Dallas, Texas (JusticeNewsFlash.com – News Report) – It is not very often you hear about accidents involving cranes but like any man-made object they have their flaws. It was a normal workday at the Old Hampton Pumping Station, a facility that is responsible for taking rain runoff from city streets and pumping it into the Trinity River. Workers were performing maintenance on one of the four pumps, but when they lowered the 9-ton pipe through an opening on the pump station roof, the crane cab was pulled off the ground. Within seconds, the boom of the crane fell onto the roof and the pipe landed on two car roofs. The injuries were quite minor, one worker had a small head laceration, and another suffered an ankle injury. The accident’s cause is under investigation.

There have been two other major crane accidents within the past few years. In mid-July, one of the nation’s largest mobile cranes collapsed at a Houston oil refinery, killing four workers and injuring seven others. In New York City, two crane accidents since March have killed nine people, which was a greater number than the total number of deaths from cranes over the previous decade. An analysis in the Associated Press found that cities and states have wildly varying rules governing construction cranes, and some have no regulations at all.

Texas leads the nation with 26 crane-related fatalities in 2005 and 2006, according to federal statistics. Additionally, Texas is one of 35 states that do not require crane operators to be licensed. Dallas city officials found eight of twenty-three cranes being used across the city had uncertified operators at the controls. It is astonishing that this is permitted with such large, heavy machinery, when we require licenses to operate planes, trains, buses and cars, why aren’t the same standards applicable to cranes? It should not take injuries, especially not deaths, for our lawmakers to realize that greater restrictions concerning the operation of cranes must be implemented.

* _Dataset extract_:
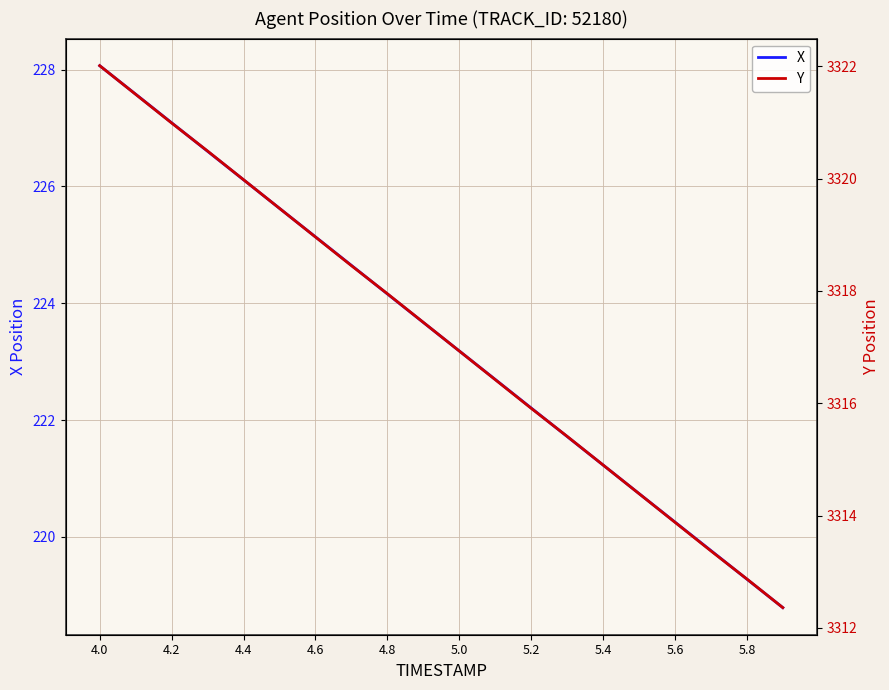

Which series has the largest total across all categories?

Y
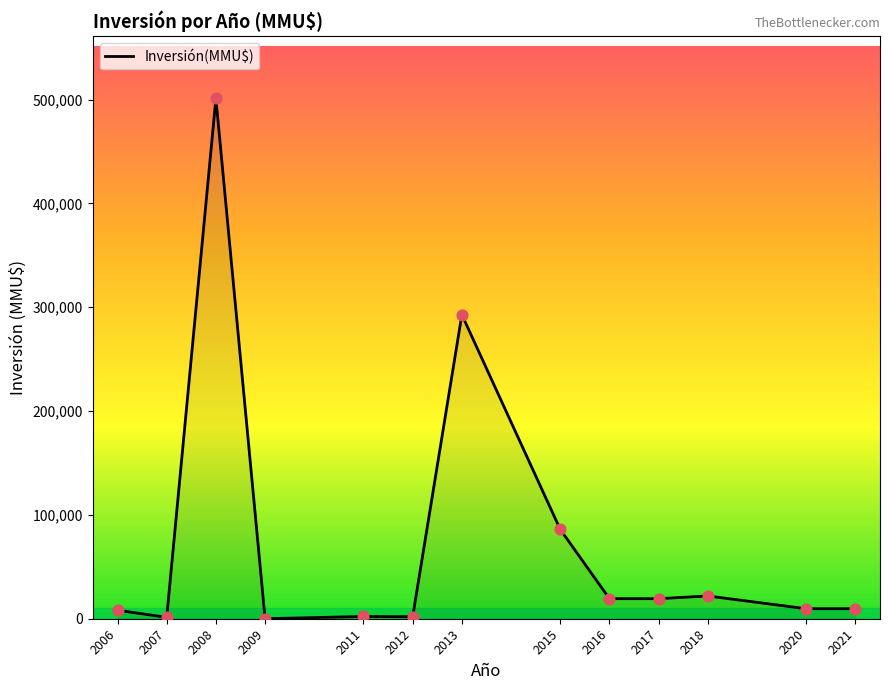

What is the change in value from 2008 to 2020?

-491379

* _To do_:
**a)** From the crane accident report, pull out the passage starting with "Texas leads the" and going on through "must be implemented.".
**b)** According to the crane accident report, into which river does the Old Hampton Pumping Station pump rain runoff from city streets?

* _Answers below_:
**a)**
Texas leads the nation with 26 crane-related fatalities in 2005 and 2006, according to federal statistics. Additionally, Texas is one of 35 states that do not require crane operators to be licensed. Dallas city officials found eight of twenty-three cranes being used across the city had uncertified operators at the controls. It is astonishing that this is permitted with such large, heavy machinery, when we require licenses to operate planes, trains, buses and cars, why aren’t the same standards applicable to cranes? It should not take injuries, especially not deaths, for our lawmakers to realize that greater restrictions concerning the operation of cranes must be implemented.

**b)** The Trinity River.